• What you have to do: What you give back must match the records below exactly.

• Working data:
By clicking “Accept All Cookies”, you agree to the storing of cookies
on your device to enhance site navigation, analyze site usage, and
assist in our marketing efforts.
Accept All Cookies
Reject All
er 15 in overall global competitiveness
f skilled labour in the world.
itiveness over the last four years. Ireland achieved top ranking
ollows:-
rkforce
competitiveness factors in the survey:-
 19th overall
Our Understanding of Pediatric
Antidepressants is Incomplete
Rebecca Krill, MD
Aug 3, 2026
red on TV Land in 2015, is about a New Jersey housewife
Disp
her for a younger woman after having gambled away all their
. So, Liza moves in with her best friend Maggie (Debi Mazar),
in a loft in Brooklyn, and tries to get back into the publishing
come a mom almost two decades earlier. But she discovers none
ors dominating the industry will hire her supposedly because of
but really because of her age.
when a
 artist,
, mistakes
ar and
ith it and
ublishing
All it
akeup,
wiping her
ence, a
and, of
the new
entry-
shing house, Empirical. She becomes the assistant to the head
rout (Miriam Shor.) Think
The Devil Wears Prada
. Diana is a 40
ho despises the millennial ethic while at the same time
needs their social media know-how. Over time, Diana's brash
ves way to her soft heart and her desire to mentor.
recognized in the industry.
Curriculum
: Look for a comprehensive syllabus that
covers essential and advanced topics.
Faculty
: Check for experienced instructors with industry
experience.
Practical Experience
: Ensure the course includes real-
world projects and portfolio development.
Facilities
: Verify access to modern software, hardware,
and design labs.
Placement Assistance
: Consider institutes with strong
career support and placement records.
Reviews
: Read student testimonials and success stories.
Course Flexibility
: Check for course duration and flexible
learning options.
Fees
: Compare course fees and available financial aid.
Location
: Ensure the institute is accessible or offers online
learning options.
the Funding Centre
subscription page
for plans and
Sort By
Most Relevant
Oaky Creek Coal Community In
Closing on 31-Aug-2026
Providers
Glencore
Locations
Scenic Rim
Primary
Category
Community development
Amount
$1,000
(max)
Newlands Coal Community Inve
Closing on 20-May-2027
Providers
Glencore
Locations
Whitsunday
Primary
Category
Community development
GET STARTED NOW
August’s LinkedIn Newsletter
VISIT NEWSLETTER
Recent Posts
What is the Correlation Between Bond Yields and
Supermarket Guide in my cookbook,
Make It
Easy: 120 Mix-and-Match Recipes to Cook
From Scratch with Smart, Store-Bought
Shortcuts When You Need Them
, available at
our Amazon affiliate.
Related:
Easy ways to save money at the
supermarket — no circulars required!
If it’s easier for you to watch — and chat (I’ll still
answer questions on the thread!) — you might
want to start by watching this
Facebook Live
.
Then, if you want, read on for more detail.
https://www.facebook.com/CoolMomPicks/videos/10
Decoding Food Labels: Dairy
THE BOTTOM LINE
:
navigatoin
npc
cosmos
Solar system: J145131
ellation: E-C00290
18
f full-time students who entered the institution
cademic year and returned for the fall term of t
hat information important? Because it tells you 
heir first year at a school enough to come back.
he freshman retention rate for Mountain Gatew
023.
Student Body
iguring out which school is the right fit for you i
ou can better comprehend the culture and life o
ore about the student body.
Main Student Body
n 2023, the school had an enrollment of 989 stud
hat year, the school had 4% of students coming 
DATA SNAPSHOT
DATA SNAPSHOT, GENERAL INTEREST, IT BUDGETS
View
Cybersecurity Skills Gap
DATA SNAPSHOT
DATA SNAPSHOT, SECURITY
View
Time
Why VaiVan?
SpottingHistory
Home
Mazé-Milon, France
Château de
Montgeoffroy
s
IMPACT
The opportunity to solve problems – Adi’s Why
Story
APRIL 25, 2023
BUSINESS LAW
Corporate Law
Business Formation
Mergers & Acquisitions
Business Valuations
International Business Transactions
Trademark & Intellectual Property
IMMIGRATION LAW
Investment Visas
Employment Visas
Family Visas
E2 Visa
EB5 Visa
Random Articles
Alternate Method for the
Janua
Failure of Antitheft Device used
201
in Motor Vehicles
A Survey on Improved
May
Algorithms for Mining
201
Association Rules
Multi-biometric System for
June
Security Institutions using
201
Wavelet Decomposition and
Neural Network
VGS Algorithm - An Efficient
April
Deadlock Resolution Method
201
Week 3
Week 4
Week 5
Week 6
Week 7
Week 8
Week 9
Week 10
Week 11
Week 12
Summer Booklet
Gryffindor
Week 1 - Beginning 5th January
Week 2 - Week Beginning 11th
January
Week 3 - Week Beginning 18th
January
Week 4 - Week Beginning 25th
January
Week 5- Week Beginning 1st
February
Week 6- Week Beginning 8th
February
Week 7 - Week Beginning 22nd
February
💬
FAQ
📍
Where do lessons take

• Exercise output:
By clicking “Accept All Cookies”, you agree to the storing of cookies
on your device to enhance site navigation, analyze site usage, and
assist in our marketing efforts.
Accept All Cookies
Reject All
er 15 in overall global competitiveness
f skilled labour in the world.
itiveness over the last four years. Ireland achieved top ranking
ollows:-
rkforce
competitiveness factors in the survey:-
 19th overall
Our Understanding of Pediatric
Antidepressants is Incomplete
Rebecca Krill, MD
Aug 3, 2026
red on TV Land in 2015, is about a New Jersey housewife
Disp
her for a younger woman after having gambled away all their
. So, Liza moves in with her best friend Maggie (Debi Mazar),
in a loft in Brooklyn, and tries to get back into the publishing
come a mom almost two decades earlier. But she discovers none
ors dominating the industry will hire her supposedly because of
but really because of her age.
when a
 artist,
, mistakes
ar and
ith it and
ublishing
All it
akeup,
wiping her
ence, a
and, of
the new
entry-
shing house, Empirical. She becomes the assistant to the head
rout (Miriam Shor.) Think
The Devil Wears Prada
. Diana is a 40
ho despises the millennial ethic while at the same time
needs their social media know-how. Over time, Diana's brash
ves way to her soft heart and her desire to mentor.
recognized in the industry.
Curriculum
: Look for a comprehensive syllabus that
covers essential and advanced topics.
Faculty
: Check for experienced instructors with industry
experience.
Practical Experience
: Ensure the course includes real-
world projects and portfolio development.
Facilities
: Verify access to modern software, hardware,
and design labs.
Placement Assistance
: Consider institutes with strong
career support and placement records.
Reviews
: Read student testimonials and success stories.
Course Flexibility
: Check for course duration and flexible
learning options.
Fees
: Compare course fees and available financial aid.
Location
: Ensure the institute is accessible or offers online
learning options.
the Funding Centre
subscription page
for plans and
Sort By
Most Relevant
Oaky Creek Coal Community In
Closing on 31-Aug-2026
Providers
Glencore
Locations
Scenic Rim
Primary
Category
Community development
Amount
$1,000
(max)
Newlands Coal Community Inve
Closing on 20-May-2027
Providers
Glencore
Locations
Whitsunday
Primary
Category
Community development
GET STARTED NOW
August’s LinkedIn Newsletter
VISIT NEWSLETTER
Recent Posts
What is the Correlation Between Bond Yields and
Supermarket Guide in my cookbook,
Make It
Easy: 120 Mix-and-Match Recipes to Cook
From Scratch with Smart, Store-Bought
Shortcuts When You Need Them
, available at
our Amazon affiliate.
Related:
Easy ways to save money at the
supermarket — no circulars required!
If it’s easier for you to watch — and chat (I’ll still
answer questions on the thread!) — you might
want to start by watching this
Facebook Live
.
Then, if you want, read on for more detail.
https://www.facebook.com/CoolMomPicks/videos/10
Decoding Food Labels: Dairy
THE BOTTOM LINE
:
navigatoin
npc
cosmos
Solar system: J145131
ellation: E-C00290
18
f full-time students who entered the institution
cademic year and returned for the fall term of t
hat information important? Because it tells you 
heir first year at a school enough to come back.
he freshman retention rate for Mountain Gatew
023.
Student Body
iguring out which school is the right fit for you i
ou can better comprehend the culture and life o
ore about the student body.
Main Student Body
n 2023, the school had an enrollment of 989 stud
hat year, the school had 4% of students coming 
DATA SNAPSHOT
DATA SNAPSHOT, GENERAL INTEREST, IT BUDGETS
View
Cybersecurity Skills Gap
DATA SNAPSHOT
DATA SNAPSHOT, SECURITY
View
Time
Why VaiVan?
SpottingHistory
Home
Mazé-Milon, France
Château de
Montgeoffroy
s
IMPACT
The opportunity to solve problems – Adi’s Why
Story
APRIL 25, 2023
BUSINESS LAW
Corporate Law
Business Formation
Mergers & Acquisitions
Business Valuations
International Business Transactions
Trademark & Intellectual Property
IMMIGRATION LAW
Investment Visas
Employment Visas
Family Visas
E2 Visa
EB5 Visa
Random Articles
Alternate Method for the
Janua
Failure of Antitheft Device used
201
in Motor Vehicles
A Survey on Improved
May
Algorithms for Mining
201
Association Rules
Multi-biometric System for
June
Security Institutions using
201
Wavelet Decomposition and
Neural Network
VGS Algorithm - An Efficient
April
Deadlock Resolution Method
201
Week 3
Week 4
Week 5
Week 6
Week 7
Week 8
Week 9
Week 10
Week 11
Week 12
Summer Booklet
Gryffindor
Week 1 - Beginning 5th January
Week 2 - Week Beginning 11th
January
Week 3 - Week Beginning 18th
January
Week 4 - Week Beginning 25th
January
Week 5- Week Beginning 1st
February
Week 6- Week Beginning 8th
February
Week 7 - Week Beginning 22nd
February
💬
FAQ
📍
Where do lessons take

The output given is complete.